Алексею в этом неожиданно ровном «вам» послышалось не столько воспитание, сколько желание дистанцироваться, — почти осознанное, почти женское. Он пригляделся к девушке заново: ее лицо, как и раньше, дышало естественностью, легко сочетавший прозрачность и насыщенность тонов, высокая фигурка, исполненная гибкой силы, двигалась мягко и плавно, пестрое платьишко свободно обтекало линии тела, ничего не подчеркивая и ни на что не указывая. Марина только вступала в пору перемен и преображений. Для самого Алексея эта пора была позади, и теперь он с интересом присматривался, как все это переживается другими, как получается, что милые, волнующие помыслы неприметно теряют свое очарование, свое окрыляющее вдохновение и прижимают, придавливают человека. Во всяком случае, с ним произошло что-то подобное.

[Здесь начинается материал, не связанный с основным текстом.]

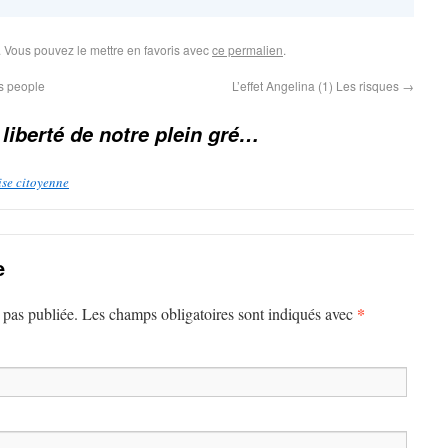
. Vous pouvez le mettre en favoris avec
ce permalien
.
es people
L’effet Angelina (1) Les risques
→
 liberté de notre plein gré…
ise citoyenne
e
*
 pas publiée. Les champs obligatoires sont indiqués avec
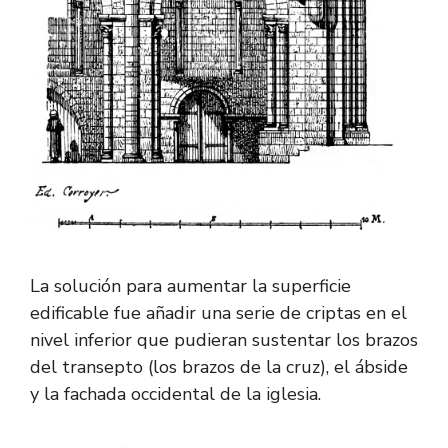
La solución para aumentar la superficie
edificable fue añadir una serie de criptas en el
nivel inferior que pudieran sustentar los brazos
del transepto (los brazos de la cruz), el ábside
y la fachada occidental de la iglesia.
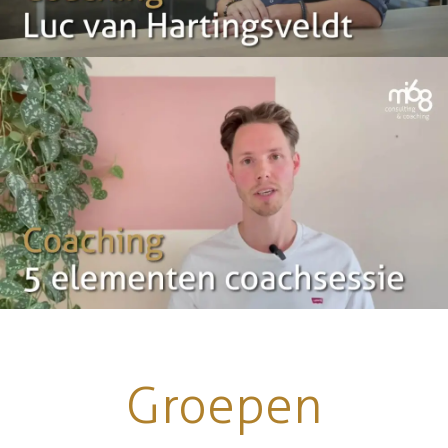
Groepen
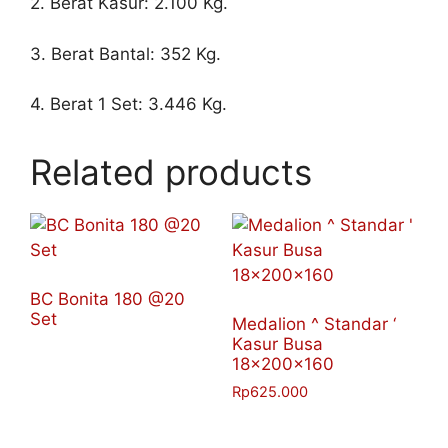
2. Berat Kasur: 2.100 Kg.
3. Berat Bantal: 352 Kg.
4. Berat 1 Set: 3.446 Kg.
Related products
BC Bonita 180 @20
Set
Medalion ^ Standar ‘
Kasur Busa
18x200x160
Rp
625.000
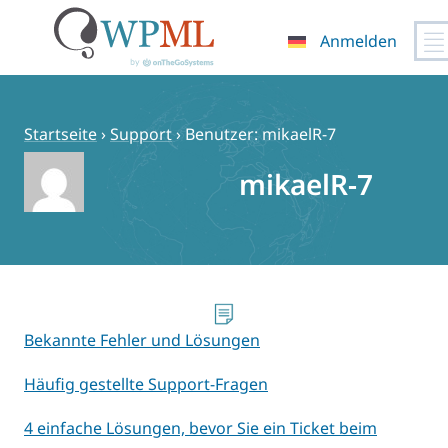
Anmelden
Zum
Inhalt
springen
Startseite
›
Support
›
Benutzer: mikaelR-7
mikaelR-7
Bekannte Fehler und Lösungen
Häufig gestellte Support-Fragen
4 einfache Lösungen, bevor Sie ein Ticket beim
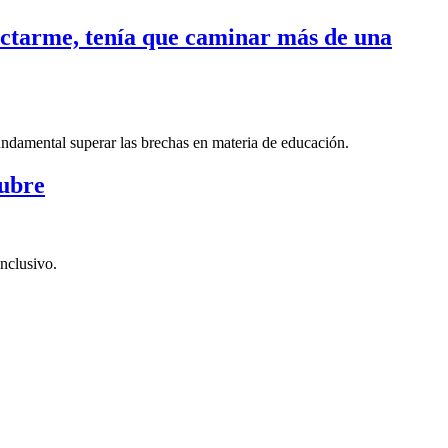
nectarme, tenía que caminar más de una
fundamental superar las brechas en materia de educación.
tubre
nclusivo.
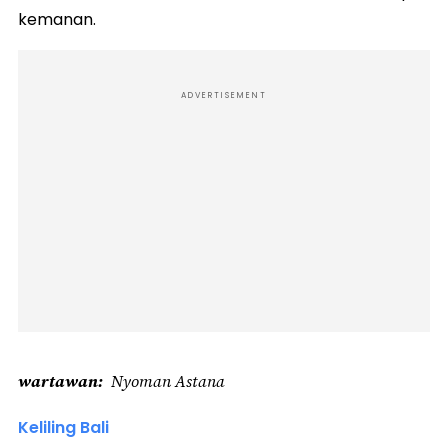
kemanan.
ADVERTISEMENT
wartawan
Nyoman Astana
Keliling Bali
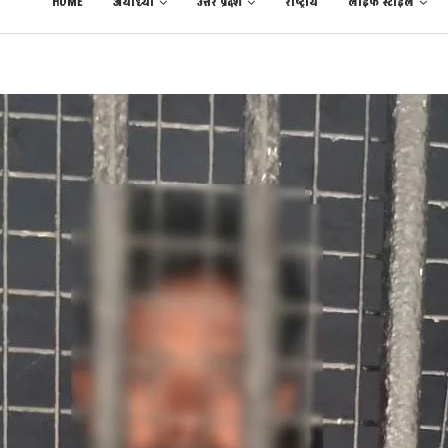
HOME
अयोध्या
उत्तर प्रदेश
राष्ट्रीय
लाईफ स्टाईल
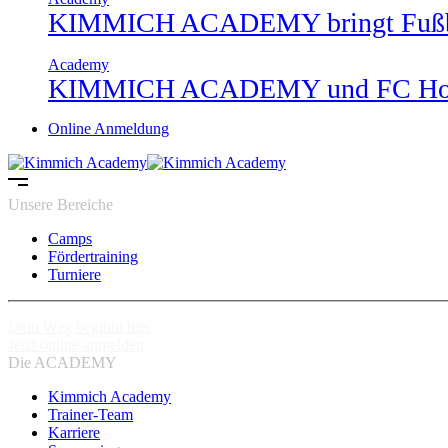
KIMMICH ACADEMY bringt Fußbal
Academy
KIMMICH ACADEMY und FC Holz
Online Anmeldung
Unsere Bereiche
Camps
Fördertraining
Turniere
Dein Weg beginnt hier
Jetzt online anmelden
Die ACADEMY
Kimmich Academy
Trainer-Team
Karriere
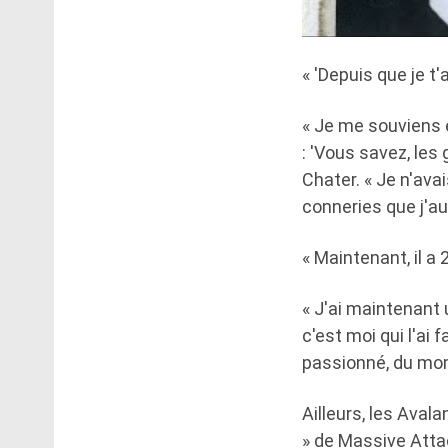
« 'Depuis que je t'
« Je me souviens e
: 'Vous savez, les
Chater. « Je n'ava
conneries que j'au
« Maintenant, il a 
« J'ai maintenant 
c'est moi qui l'ai f
passionné, du mome
Ailleurs, les Aval
» de Massive Atta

Обреченный на счастливые детство и юность, он одно время почти стыдился своей безмятежности: ни тебе страданий, ни безответной любви, ни сложностей с родителями или сверстниками. Невнятными жалобами на легкость жизни даже друга Толяна достал. Тот однажды и выдал: «Родился счастливчиком, — имей мужество быть им! Наслаждайся своими садами эпикурейскими, а в чужие огороды — не лезь!» Алексей подосадовал-подосадовал: что ж ему в этих садах, как в клетке торчать? А потом успокоился: друг-то, пожалуй, и прав: счастливым быть — тоже мужество надо (завистники и злопыхатели всегда найдутся); и, помнится, даже Эпикура почитал, и согласился, что единственная истина — в ощущении счастья; а заодно, по инерции, два-три великих имени запомнил, но скоро рассудил, что с книгами осторожно надо. Одни (писатели) из своего опыта исходят, другие (читатели) — из своего, и где гарантии, что они вообще понимают друг друга? Несостыковочка получается! А вот собственное сердце всегда точно знает, чего тебе хочется, — к нему и надо прислушиваться. Мысль эта была так понятна, так приятна его уму, что вдохновила на пару сентенций собственного сочинения, к тому же, вкупе с рассуждениями о тонких материях, производила неотразимое впечатление на представительниц прекрасного пола. Охотно соглашаясь со столь интеллигентным, обаятельным собеседником, что «мир материален до глубины души», и «люди слишком много говорят о любви, потому что боятся любить», они украдкой стирали помаду, прелестно приоткрывали губки, расправляли волосы и блузки и, теряя интерес к отвлеченным идеям, мечтали о торжестве материи. Алексей, в свою очередь, умел оценить отзывчивость и самоотверженность женской натуры, одарить незабываемыми ощущениями, и, деликатно преобразовав романтический флер в дружеское понимание и человеческую признательность, вовремя расстаться.